First, create a virtual environment and install all required packages.
conda env create -f conda_env.yml
conda activate premier-taco-dmc
pip3 install torch==1.12.1+cu116 torchvision==0.13.1+cu116 --extra-index-url https://download.pytorch.org/whl/cu116To pretrain Premier-TACO representation representation, run
python train_premier_taco_dist.py exp_name=${EXP_NAME} offline_data_dir=${DATA_DIR}
Then after running the pretraining script, by default, the trained encoder will stored under the directory exp_local/${EXP_NAME}/encoder.pt
Then to load the pretrained encoder for downstream few-shot behavior cloning for evaluation, run
python train_bc.py task_name=${TASK} seed=${SEED} exp_name=${BC_EXP_NAME} encoder_dir=${ENCODER_CKPT} offline_data_dir=${DATA_DIR}/dmc_eval_data/${TASK} &
Here, ${ENCODER_CKPT} is the directory to the trained encoder checkpoint. We have also provided a pretrained encoder checkpoint under pretrained_ckpt/encoder.pt.

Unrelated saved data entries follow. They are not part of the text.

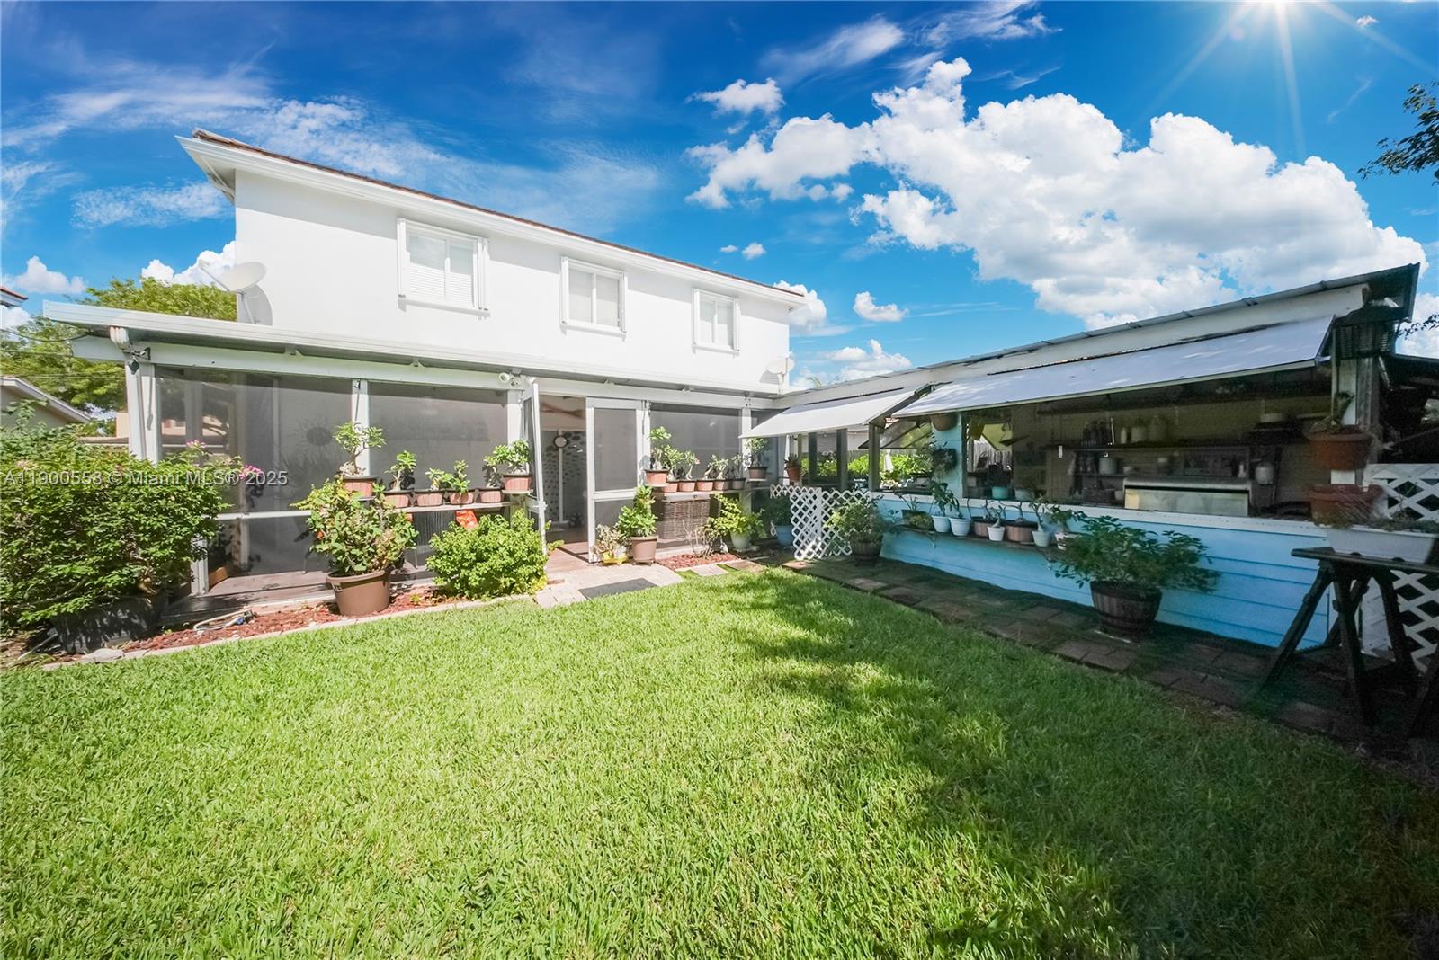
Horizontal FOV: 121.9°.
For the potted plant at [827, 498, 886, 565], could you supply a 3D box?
[{"bbox_3d":[1.922,0.665,5.461,0.600,0.870,0.680,-1,2,-32],"label":"potted plant"}]

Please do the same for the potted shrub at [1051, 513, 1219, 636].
[{"bbox_3d":[3.227,0.735,3.152,0.780,0.900,0.900,-1,2,-32],"label":"potted shrub"}]

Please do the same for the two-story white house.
[{"bbox_3d":[-2.890,-2.120,8.691,10.100,6.200,8.500,-1,2,-29],"label":"two-story white house"}]

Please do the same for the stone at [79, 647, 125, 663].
[{"bbox_3d":[-4.134,1.173,2.681,0.220,0.055,0.150,-1,2,-29],"label":"stone"}]

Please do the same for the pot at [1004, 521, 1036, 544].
[{"bbox_3d":[3.062,0.539,4.074,0.200,0.200,0.220,-1,2,-32],"label":"pot"}]

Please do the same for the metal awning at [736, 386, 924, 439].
[{"bbox_3d":[1.464,-0.933,5.787,1.040,0.550,2.400,-1,2,-32],"label":"metal awning"}]

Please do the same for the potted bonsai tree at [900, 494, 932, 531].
[{"bbox_3d":[2.461,0.397,4.995,0.250,0.440,0.330,-1,2,-32],"label":"potted bonsai tree"}]

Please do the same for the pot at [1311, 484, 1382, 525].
[{"bbox_3d":[4.028,0.150,2.581,0.230,0.235,0.250,-1,2,-32],"label":"pot"}]

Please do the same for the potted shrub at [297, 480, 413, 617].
[{"bbox_3d":[-3.249,0.584,3.580,0.760,1.170,0.680,-1,2,-29],"label":"potted shrub"}]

To train imitation learning policy without pretrained encoder, remove encoder_dir from the script.
The results of downstream behavior cloning will be saved under the directory exp_local/${BC_EXP_NAME}.

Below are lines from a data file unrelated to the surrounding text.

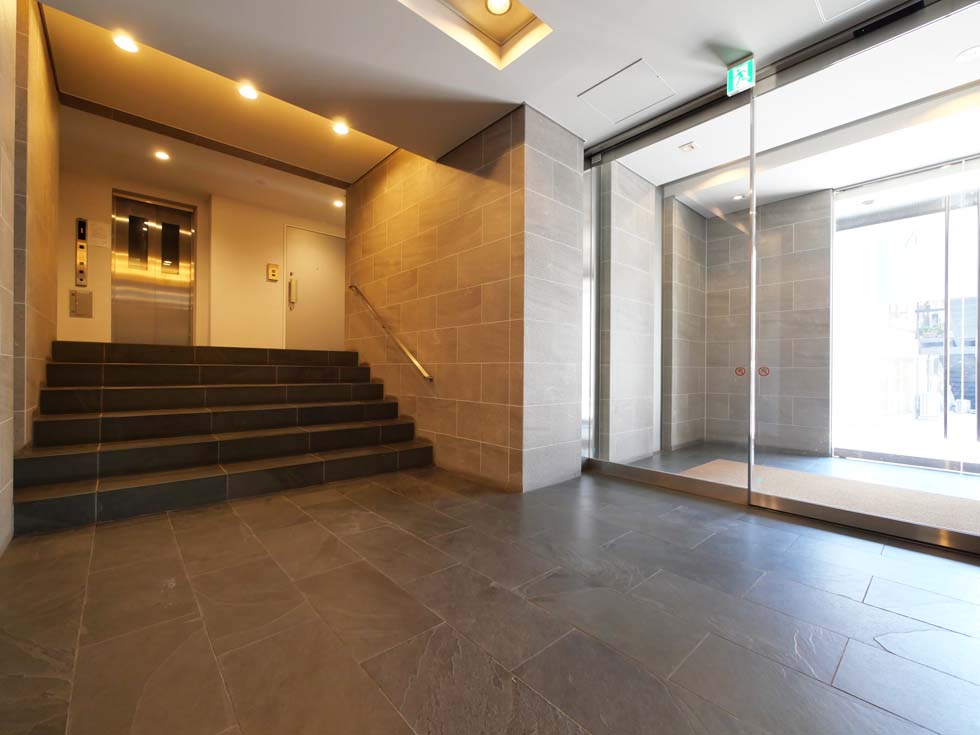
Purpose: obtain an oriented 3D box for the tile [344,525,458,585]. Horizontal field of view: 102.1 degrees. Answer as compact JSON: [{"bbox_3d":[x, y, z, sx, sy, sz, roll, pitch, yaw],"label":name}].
[{"bbox_3d":[-0.452,0.882,1.903,0.300,0.015,0.600,1,-1,-43],"label":"tile"}]

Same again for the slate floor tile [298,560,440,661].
[{"bbox_3d":[-0.475,0.877,1.481,0.300,0.015,0.600,1,-1,-43],"label":"slate floor tile"}]

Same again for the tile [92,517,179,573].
[{"bbox_3d":[-1.752,0.865,1.958,0.298,0.013,0.596,1,-1,-43],"label":"tile"}]

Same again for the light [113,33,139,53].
[{"bbox_3d":[-2.582,-2.316,2.812,0.120,0.050,0.120,1,-1,-43],"label":"light"}]

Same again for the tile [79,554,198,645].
[{"bbox_3d":[-1.342,0.862,1.521,0.298,0.013,0.593,1,-1,-43],"label":"tile"}]

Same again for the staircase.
[{"bbox_3d":[-1.967,0.345,3.373,2.500,1.062,1.500,1,-1,-43],"label":"staircase"}]

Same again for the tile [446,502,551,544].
[{"bbox_3d":[-0.007,0.883,2.289,0.298,0.013,0.596,1,-1,-43],"label":"tile"}]

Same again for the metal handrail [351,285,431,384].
[{"bbox_3d":[-1.106,-0.434,4.177,0.090,0.060,2.010,1,32,-43],"label":"metal handrail"}]

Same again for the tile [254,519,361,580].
[{"bbox_3d":[-0.903,0.881,1.939,0.300,0.015,0.600,1,-1,-43],"label":"tile"}]

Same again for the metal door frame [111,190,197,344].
[{"bbox_3d":[-4.709,-1.228,5.572,0.850,2.100,0.080,1,-1,-43],"label":"metal door frame"}]

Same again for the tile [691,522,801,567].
[{"bbox_3d":[1.301,0.892,2.051,0.300,0.015,0.600,1,-1,-43],"label":"tile"}]

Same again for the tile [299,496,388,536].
[{"bbox_3d":[-0.875,0.886,2.350,0.300,0.015,0.600,1,-1,-43],"label":"tile"}]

If you use our method or code in your research, please consider citing the paper as follows:
@misc{zheng2024premiertaco,
title={Premier-TACO is a Few-Shot Policy Learner: Pretraining Multitask Representation via Temporal Action-Driven Contrastive Loss},
author={Ruijie Zheng and Yongyuan Liang and Xiyao Wang and Shuang Ma and Hal Daumé III and Huazhe Xu and John Langford and Praveen Palanisamy and Kalyan Shankar Basu and Furong Huang},
year={2024},
eprint={2402.06187},
archivePrefix={arXiv},
primaryClass={cs.LG}
}
Premier-TACO is licensed under the MIT license. MuJoCo and DeepMind Control Suite are licensed under the Apache 2.0 license.